## Tareas propuestas
[a] Responde estas preguntas sobre el texto acerca de las barricadas:
(i) ¿Con qué estaban hechas las primeras barricadas?
(ii) ¿Cuál fue la fórmula más empleada en el París de Mayo del 68?
(iii) ¿Con qué se forma sobre todo la barricada en la actualidad?
[b] Prolonga el texto sobre las barricadas desde el punto en que termina.

───── Texto proporcionado ─────

La doble naturaleza instrumental y expresiva de la barricada continua vigente, pero la forma que adopta esta técnica de ingeniería urbana efímera ha cambiado. Las barricadas empezaron siendo murallas hechas con barricas –y de ahí el término barricada– y así fueron empleadas por los parisinos para defenderse de los mercenarios de Enrique III, en mayo de 1522. En el París de la Comuna de mayo de 1871 llegaron a devenir auténticos proyectos de obra pública y alcanzaron la categoría de arquitectura en un sentido literal. Los adoquines levantados de las calles configuraron un elemento fundamental en el paisaje insurrecional de las ciudades europeas hasta bien entrado el siglo XX. En el París de Mayo del 68 –siempre mayo– las calles fueron levantadas y se construyeron numerosas barricadas con su empedrado, pero la fórmula más empleada fue la de atravesar coches en las calzadas, volcarlos, con frecuencia incendiarlos. Estas actuaciones no se han visto como meros métodos para irrumpir el tráfico, sino que implicaban una denuncia de la sociedad de consumo que se quería hacer temblar. Esa es la tesis de nuevo de Pierre Sansot, que, hablando del mayo del 68 parisino, se refiere a un auténtico “holocausto de automóviles”, del que, por cierto, se libraron ciertos modelos, como el Citroën 2 CV o el Renault 4L, que eran los vehículos habitualmente preferidos por los propios manifestantes y que Sansot interpreta que estos homologaban con bicicletas.
Las barricadas son, hoy, tan móviles como la policía. Responden a una concepción sobremanera dinámica del disturbio, como si las algaradas de finales del siglo XX y principios del XXI estuvieran caracterizadas por la agilidad de movimientos, por la impredicibilidad de los estallidos, por la voluntad de impregnar de lucha urbana la mayor cantidad posible de territorio. La barricada se forma, en la actualidad, sobre todo con contenedores de basura, con lo que vienen a renunciar a su estabilidad para devenir, ellas también, como todo hoy, móviles, usadas ya no sólo como protección, sino también como parapeto que puede ser empleado para avanzar contra la policía y obligarla a recular. También han cambiado los elementos que los manifestantes utilizan para defenderse y a veces plantarle cara a la policía. Continúan vigentes las piedras y también los cócteles molotov, los viejos protagonistas de tantas revueltas urbanas a lo largo del siglo XX, pero también son frecuentes los cohetes pirotécnicos, una forma de llevar hasta las últimas consecuencias la festivalización creciente de las marchas de protesta.

───── Material mostrado ─────

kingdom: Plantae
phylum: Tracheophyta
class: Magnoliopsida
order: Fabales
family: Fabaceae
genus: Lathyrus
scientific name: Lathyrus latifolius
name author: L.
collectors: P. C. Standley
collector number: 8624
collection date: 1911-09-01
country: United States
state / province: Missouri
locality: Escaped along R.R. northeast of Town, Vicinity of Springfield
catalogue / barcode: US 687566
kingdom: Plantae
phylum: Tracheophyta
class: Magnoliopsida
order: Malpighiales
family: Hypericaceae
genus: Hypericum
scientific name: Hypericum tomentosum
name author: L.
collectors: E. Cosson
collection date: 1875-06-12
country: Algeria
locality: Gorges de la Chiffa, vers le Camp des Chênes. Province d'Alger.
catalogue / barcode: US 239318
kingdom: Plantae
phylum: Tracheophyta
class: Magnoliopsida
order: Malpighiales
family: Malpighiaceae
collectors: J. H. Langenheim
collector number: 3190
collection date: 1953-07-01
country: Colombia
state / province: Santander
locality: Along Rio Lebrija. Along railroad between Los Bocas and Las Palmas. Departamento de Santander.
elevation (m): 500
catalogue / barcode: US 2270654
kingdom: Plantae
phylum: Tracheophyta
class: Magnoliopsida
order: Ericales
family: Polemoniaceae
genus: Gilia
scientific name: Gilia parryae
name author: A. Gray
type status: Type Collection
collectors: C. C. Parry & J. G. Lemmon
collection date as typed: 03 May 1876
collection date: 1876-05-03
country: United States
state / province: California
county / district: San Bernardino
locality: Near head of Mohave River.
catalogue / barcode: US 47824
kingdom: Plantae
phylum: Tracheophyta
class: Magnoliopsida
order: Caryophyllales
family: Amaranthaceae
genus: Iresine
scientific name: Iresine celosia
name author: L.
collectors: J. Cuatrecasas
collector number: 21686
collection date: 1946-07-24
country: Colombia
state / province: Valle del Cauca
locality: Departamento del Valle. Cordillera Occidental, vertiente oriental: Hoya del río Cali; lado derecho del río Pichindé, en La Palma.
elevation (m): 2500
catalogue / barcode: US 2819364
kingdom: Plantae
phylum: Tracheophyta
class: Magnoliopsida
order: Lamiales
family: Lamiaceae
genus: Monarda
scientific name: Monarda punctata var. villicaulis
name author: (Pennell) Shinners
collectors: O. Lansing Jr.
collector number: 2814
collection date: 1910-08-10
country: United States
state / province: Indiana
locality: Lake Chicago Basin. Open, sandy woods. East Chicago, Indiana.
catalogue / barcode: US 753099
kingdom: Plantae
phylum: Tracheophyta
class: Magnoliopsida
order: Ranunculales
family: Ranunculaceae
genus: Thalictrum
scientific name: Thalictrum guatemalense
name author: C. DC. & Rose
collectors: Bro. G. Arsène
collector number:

─────

## Resultados esperados
[a]
(i) Con barricas.
(ii) Atravesar coches en las calzadas, volcarlos y, con frecuencia, incendiarlos.
(iii) Con contenedores de basura.

[b]
Acerca de los disturbios urbanos, Pierre Sansot notaba como el pavimento que se arranca, los adoquines, las piedras de las obras, los coches que se atravesaban en los bulevares parisinos, eran –desde el punto de vista del revoltoso- elementos “por fin liberados”, como si los objetos urbanos que se lanzaban levantasen el vuelo y dejasen el suelo al que habían sido atados; como si una fuerza surgiese de la ganga que las aprisionaba a ras de tierra; como si pudieran conocer, gracias al insurrecto, una gloria que la vida cotidiana les usurpaba. Hay objetos del todo descartados, por mucho que podrían cumplir a la perfección la función de yugular la calle. A ningún piquete de manifestantes se la ocurriría hoy cortar un árbol para hacer una barricada, cosa que sí que pasó en el París del 68, con una lluvia de críticas que hizo abandonar esta práctica.